Trump lässt Telekom-Lobby über Netzneutralität entscheiden

Der künftige US-Präsident Donald Trump hat einen Telekom-Lobbyisten in sein Übergangsteam bestellt, der nun Posten bei der Regulierungsbehörde FCC besetzen soll.

Donald Trumps Präsidentschaft dürfte für die Netzneutralität nichts Gutes bedeuten. Trump bestellte den Telekom-Lobbyisten Jeffrey Eisenach in sein Übergangsteam, der in der Vergangenheit unter anderem die die US-Telekomkonzerne Verizon und AT&T vertrat und als entschiedener Gegner der Gleichbehandlung aller Daten und Dienste im Internet gilt.
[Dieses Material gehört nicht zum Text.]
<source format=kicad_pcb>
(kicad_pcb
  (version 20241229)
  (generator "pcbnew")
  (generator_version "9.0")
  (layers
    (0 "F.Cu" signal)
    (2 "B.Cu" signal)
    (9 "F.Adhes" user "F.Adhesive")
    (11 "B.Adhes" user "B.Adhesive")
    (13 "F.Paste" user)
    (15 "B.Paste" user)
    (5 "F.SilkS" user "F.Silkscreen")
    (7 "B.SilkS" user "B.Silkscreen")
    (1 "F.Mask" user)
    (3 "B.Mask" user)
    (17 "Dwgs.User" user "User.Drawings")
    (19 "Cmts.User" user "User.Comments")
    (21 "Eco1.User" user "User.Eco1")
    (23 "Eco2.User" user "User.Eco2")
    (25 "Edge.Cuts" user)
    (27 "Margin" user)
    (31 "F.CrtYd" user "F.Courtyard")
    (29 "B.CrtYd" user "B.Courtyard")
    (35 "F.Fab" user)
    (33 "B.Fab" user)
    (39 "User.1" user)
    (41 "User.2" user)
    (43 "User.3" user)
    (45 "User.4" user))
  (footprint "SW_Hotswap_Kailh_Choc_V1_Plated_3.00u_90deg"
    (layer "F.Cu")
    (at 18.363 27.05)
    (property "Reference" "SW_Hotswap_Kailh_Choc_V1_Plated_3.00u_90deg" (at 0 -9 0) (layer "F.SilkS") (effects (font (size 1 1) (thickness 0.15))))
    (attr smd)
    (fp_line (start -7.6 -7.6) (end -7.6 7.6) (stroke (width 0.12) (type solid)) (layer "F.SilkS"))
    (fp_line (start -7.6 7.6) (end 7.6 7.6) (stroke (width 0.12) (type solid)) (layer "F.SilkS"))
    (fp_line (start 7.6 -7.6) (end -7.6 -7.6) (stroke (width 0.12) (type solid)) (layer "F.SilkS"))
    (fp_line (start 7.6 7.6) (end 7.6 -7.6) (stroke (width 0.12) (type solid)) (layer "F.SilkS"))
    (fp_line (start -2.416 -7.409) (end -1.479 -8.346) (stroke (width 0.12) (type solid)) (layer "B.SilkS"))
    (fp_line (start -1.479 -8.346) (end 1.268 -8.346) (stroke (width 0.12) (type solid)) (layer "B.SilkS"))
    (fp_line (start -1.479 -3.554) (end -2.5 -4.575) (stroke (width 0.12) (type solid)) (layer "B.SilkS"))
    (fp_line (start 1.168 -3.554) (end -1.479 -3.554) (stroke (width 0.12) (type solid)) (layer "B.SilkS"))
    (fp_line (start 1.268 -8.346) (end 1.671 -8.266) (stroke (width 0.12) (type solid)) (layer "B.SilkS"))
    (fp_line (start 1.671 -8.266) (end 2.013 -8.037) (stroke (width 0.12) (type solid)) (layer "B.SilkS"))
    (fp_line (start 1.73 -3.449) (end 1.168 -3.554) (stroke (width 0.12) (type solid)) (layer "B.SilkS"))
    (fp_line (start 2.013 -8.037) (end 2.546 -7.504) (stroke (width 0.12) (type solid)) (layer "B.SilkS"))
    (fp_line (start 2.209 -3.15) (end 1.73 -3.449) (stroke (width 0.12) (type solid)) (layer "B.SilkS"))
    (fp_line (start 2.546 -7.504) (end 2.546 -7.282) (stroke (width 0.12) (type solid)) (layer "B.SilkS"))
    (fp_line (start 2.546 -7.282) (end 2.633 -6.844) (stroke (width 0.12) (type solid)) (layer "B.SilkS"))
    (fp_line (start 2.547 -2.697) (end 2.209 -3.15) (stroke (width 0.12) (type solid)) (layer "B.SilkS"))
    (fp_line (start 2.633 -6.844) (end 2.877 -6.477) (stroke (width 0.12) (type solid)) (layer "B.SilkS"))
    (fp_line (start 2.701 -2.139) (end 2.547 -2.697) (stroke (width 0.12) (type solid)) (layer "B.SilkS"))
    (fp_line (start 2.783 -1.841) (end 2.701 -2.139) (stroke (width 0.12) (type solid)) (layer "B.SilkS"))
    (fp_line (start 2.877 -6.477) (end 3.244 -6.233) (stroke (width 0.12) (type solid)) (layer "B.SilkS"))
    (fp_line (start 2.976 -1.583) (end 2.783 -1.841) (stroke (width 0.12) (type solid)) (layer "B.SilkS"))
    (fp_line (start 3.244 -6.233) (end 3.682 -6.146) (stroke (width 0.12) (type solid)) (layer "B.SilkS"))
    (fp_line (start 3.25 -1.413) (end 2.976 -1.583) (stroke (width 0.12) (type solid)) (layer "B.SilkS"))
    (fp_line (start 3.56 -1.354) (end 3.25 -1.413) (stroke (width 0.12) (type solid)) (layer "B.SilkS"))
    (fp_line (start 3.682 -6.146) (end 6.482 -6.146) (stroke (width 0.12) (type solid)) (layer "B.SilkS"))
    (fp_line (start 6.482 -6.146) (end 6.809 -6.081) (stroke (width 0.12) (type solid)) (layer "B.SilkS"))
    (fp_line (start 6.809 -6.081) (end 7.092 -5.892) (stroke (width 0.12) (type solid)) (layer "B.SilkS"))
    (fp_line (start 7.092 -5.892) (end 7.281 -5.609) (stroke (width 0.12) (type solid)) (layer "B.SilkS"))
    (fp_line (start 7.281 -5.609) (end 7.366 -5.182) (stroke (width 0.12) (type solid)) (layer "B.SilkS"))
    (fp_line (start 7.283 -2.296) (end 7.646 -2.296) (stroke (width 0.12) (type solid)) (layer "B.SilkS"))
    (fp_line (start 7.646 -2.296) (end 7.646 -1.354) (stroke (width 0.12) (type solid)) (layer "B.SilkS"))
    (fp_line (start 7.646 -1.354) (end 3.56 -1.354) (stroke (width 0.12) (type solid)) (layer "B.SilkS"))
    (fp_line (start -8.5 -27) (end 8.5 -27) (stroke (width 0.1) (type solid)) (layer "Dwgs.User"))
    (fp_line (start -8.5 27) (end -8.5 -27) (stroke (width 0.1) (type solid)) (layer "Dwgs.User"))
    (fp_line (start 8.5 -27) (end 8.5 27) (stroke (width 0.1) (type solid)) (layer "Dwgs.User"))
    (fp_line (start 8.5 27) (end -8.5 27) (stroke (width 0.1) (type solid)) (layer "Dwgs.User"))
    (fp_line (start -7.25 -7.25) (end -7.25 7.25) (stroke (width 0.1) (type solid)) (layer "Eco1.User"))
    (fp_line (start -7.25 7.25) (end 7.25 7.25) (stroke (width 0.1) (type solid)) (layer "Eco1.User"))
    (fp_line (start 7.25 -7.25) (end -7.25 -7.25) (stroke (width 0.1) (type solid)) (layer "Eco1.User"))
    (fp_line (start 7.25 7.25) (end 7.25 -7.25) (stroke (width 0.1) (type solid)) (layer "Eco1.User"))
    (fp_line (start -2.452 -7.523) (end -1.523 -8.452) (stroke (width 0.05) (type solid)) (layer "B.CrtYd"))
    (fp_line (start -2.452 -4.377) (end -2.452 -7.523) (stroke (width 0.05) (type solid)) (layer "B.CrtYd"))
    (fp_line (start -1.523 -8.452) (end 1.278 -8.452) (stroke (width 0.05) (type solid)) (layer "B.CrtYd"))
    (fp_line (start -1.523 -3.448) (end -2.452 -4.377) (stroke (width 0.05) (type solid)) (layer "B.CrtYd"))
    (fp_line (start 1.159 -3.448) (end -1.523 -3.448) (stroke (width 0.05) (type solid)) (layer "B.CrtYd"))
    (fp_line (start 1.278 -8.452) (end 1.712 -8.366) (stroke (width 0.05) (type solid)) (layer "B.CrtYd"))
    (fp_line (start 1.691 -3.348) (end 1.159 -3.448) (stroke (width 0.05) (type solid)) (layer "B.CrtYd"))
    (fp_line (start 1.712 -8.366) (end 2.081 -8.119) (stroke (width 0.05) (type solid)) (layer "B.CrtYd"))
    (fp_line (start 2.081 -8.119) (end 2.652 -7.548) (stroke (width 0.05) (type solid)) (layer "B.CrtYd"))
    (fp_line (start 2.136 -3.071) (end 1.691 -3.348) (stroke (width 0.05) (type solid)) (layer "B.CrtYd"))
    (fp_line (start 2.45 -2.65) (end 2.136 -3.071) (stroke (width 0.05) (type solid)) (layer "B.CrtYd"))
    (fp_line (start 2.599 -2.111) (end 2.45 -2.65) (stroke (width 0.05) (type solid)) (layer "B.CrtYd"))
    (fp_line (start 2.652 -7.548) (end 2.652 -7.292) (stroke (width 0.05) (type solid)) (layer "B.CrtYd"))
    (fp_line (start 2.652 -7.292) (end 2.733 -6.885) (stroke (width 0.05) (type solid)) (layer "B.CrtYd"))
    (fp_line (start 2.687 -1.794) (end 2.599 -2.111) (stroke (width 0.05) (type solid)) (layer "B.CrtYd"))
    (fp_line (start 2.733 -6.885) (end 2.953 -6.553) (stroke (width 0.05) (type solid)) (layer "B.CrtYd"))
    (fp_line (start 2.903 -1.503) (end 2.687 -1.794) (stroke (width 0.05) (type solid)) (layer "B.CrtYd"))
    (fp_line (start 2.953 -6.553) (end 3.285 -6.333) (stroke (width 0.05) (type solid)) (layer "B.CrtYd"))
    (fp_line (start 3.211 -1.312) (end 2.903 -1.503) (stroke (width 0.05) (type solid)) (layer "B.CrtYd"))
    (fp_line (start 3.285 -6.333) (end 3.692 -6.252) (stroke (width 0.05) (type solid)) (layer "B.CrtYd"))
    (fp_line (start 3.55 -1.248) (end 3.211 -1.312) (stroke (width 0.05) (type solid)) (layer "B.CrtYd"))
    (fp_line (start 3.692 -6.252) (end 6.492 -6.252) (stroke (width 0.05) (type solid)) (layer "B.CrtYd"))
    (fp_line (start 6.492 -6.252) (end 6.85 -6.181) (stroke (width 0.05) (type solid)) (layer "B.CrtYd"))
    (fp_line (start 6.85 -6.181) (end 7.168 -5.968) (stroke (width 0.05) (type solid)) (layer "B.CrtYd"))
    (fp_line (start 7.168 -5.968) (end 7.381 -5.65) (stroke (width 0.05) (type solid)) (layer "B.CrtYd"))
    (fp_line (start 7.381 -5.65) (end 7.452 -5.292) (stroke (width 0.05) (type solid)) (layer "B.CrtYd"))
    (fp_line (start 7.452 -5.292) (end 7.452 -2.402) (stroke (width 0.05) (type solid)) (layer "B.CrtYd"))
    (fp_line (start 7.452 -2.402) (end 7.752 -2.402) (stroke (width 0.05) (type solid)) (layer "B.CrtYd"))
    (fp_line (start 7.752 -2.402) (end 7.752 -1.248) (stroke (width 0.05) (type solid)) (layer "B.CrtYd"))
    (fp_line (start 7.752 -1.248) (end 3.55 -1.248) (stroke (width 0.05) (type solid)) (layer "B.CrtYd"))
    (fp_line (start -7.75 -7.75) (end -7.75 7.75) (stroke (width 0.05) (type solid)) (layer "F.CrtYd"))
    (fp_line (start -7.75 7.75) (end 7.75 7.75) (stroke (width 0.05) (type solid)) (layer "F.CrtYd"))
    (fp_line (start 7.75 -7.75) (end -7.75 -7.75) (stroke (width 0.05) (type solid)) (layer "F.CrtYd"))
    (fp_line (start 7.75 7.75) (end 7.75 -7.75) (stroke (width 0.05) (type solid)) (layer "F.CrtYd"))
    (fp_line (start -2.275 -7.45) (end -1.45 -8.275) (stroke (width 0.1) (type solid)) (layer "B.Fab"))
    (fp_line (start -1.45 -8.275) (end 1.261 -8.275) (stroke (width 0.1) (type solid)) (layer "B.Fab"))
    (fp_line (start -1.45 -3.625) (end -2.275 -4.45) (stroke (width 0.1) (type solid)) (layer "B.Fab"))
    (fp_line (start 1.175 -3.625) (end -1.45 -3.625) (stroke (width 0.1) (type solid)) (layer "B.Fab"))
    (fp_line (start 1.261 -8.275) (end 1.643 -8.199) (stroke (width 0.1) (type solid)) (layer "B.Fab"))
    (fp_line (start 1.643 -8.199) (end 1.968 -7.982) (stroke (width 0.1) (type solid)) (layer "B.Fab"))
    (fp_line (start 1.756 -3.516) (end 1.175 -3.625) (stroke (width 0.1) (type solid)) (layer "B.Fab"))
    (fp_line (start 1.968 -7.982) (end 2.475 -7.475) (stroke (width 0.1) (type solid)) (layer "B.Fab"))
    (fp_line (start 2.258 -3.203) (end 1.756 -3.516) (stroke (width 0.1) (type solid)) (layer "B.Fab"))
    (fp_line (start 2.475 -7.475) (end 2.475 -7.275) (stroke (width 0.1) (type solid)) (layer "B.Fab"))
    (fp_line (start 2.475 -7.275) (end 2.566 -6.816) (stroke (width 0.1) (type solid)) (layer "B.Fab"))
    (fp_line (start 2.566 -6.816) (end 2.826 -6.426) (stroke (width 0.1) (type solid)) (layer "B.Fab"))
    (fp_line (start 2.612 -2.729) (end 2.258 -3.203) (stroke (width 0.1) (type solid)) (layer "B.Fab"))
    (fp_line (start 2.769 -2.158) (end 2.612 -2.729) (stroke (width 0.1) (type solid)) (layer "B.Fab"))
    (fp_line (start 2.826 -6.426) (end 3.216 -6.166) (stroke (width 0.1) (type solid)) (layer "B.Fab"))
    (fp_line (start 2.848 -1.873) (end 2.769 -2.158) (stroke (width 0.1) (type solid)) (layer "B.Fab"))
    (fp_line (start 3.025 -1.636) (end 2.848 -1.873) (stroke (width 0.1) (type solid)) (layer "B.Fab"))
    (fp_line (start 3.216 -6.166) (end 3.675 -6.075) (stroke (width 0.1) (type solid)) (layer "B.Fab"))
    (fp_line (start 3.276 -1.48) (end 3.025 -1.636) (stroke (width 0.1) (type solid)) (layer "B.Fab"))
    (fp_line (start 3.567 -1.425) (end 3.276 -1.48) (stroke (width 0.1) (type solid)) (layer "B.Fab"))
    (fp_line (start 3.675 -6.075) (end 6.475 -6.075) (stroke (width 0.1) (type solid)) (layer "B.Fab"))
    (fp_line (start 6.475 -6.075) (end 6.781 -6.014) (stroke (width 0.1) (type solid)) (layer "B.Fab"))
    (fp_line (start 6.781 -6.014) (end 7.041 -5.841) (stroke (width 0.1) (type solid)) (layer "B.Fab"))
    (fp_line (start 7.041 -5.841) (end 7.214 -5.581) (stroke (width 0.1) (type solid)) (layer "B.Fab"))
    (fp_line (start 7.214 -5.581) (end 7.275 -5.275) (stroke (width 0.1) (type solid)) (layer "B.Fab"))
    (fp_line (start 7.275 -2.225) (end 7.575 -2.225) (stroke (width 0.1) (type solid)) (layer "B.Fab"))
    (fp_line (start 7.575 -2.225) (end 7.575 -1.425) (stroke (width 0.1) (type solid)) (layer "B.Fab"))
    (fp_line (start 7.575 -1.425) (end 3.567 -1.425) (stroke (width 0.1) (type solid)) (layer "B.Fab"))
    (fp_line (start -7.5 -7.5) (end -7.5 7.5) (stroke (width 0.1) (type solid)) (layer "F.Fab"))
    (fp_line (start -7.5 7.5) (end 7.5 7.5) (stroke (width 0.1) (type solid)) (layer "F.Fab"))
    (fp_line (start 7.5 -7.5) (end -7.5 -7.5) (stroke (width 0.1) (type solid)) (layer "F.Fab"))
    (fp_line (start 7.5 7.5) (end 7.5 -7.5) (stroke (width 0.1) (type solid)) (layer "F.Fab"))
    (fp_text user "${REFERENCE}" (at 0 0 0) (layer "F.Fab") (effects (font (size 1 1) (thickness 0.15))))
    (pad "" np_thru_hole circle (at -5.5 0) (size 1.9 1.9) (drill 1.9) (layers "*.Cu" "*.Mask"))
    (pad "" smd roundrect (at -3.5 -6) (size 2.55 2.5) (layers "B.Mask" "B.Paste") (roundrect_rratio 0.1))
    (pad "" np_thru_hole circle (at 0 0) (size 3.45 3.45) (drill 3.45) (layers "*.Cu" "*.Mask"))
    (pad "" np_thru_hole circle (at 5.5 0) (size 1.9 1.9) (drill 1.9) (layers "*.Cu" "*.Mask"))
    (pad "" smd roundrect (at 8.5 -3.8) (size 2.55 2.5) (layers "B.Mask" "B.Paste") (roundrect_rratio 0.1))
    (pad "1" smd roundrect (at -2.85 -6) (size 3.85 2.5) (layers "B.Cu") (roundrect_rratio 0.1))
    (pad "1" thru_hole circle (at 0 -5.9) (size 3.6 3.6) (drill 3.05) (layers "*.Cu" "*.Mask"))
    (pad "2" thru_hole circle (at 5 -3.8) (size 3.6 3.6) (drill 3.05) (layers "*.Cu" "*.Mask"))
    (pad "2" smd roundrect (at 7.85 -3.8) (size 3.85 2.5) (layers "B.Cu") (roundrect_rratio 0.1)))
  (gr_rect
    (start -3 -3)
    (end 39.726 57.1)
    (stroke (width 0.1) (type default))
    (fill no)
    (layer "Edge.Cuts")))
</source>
Eisenach soll nun für die Nachbesetzung von Stellen bei der US-Regulierungsbehörde Federal Communications Commission (FCC) zuständig sein, berichtet die „New York Times“.

Dass Trump von der Netzneutralität wenig hält, ist bekannt. 2014 bezeichnete er sie in einem Tweet als „Attacke auf das Internet“.

Das rechte Rabiat-Medium Breitbart, dessen Chef Steve Bannon Trump strategisch berät, rief vor kurzem bereits das Ende der Netzneutralität aus. US-Bürgerrechtler schlagen angesichts der Bestellung Eisenachs Alarm. Die InitiativeFight for the future ruft zu Spenden für den Kampf zur Erhaltung der Netzneutralität auf.